John Evans, senior advisor to UVM President Dan Fogel, characterizes the Sandia partnership as “a great opportunity” for Vermont to forge a “long-term relationship” with a major national energy lab. Vermont, he says, could be the first state in the nation with a truly smart energy grid. An exchange of students, faculty and staff between UVM and Sandia is expected to occur as early as this summer.

“I don’t think, in the long run, this effort is going to be limited to UVM. This is a statewide initiative,” adds Evans, who earlier this month spent two days meeting with Sandia scientists in New Mexico. “To hear them talking about climate change and energy usage, they’re really smart. If we can get them to help us in Vermont, we’ll be very lucky.”

Sanders declined an interview request by Seven Days to talk about Sandia, the F-35s or the Lockheed Martin deal with Burlington. However, he’s made it clear in the past that none of the work Sandia does in Vermont will involve weapons research or development.

Don Hancock works on nuclear-waste safety issues at the Southwest Research and Information Center, a nonprofit watchdog group based near Sandia in Albuquerque. As he explains, “Sandia wants to bill itself as the leading national-security entity in the country, if not the world, with ‘national security’ broadly defined.

“Smart grid is one of those things that Sandia has been trying to do more and more of in the last half-dozen or so years,” he adds. “So it doesn’t surprise me that they’re trying to do that in Vermont.”

On the UVM campus, the Sandia deal has largely flown under the radar. Last week, the Student Government Association held a lengthy debate on Burlington’s agreement with Lockheed, calling for “full transparency.” No mention was made of Sandia, though that project has been in the news for months.

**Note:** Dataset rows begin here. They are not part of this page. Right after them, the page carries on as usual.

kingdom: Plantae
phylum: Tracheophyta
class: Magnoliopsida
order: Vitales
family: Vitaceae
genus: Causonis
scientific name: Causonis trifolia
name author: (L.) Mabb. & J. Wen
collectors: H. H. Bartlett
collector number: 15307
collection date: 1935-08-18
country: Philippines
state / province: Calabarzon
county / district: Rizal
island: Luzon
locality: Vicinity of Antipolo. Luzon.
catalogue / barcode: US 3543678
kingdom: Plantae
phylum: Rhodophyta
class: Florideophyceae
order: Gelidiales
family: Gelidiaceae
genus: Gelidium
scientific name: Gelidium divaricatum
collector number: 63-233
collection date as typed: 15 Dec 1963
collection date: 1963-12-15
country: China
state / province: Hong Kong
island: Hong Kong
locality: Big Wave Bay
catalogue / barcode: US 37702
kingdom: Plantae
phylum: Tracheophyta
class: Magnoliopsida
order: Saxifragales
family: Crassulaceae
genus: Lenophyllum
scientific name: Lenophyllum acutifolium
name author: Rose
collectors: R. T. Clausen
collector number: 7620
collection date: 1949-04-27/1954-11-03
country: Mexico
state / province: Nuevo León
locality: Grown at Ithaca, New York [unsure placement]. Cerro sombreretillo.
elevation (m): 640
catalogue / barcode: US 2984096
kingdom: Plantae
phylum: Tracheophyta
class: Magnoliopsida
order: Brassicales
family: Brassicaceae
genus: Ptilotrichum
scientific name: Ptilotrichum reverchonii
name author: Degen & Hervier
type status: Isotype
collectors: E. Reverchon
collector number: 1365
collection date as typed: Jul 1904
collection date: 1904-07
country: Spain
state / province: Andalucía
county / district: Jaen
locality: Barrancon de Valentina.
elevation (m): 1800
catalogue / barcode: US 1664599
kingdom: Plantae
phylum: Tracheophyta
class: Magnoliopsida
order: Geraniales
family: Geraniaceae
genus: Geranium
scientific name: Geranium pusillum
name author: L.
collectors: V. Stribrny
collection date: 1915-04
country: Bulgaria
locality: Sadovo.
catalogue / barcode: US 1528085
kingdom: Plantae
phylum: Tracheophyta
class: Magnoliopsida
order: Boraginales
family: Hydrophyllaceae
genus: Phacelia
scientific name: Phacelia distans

SGA senator and UVM senior Will Bennington notes that in April 2010, the UVM board of trustees adopted a recommendation from the university’s socially responsible investing group to divest itself of any holdings in companies that are involved in the manufacture or distribution of cluster bombs or munitions that contain depleted uranium. Lockheed Martin does both.

Burlington, too has tried to legislate responsible corporate behavior. The city has ordinances that require eco-friendly purchasing and livable wages to be paid to its contractors. It also gives preferential status to minority- and women-owned businesses, and prohibits union-busting, discrimination and foreign outsourcing. But those conditions apply only to vendors and contractors doing business with the city, not to entities that partner with the city, sponsor events or donate money.

Over the years, Burlington has also adopted resolutions condemning nuclear proliferation, the presence of defense contractors in its public schools and the wars in Iraq and Afghanistan.

If the city pursues an ongoing relationship with Lockheed Martin, will future proclamations of Burlington’s values carry the same weight?

Before the end of Monday night’s council meeting, Councilor Ed Adrian (D-Ward 1) introduced an amendment to Mulvaney-Stanak’s resolution that would have made the mayor’s letter of cooperation with Lockheed Martin “null and void.” The amendment failed on a 7-7 vote, though the resolution itself, which is nonbinding, was ultimately approved.

Greg Guma contributed to this report.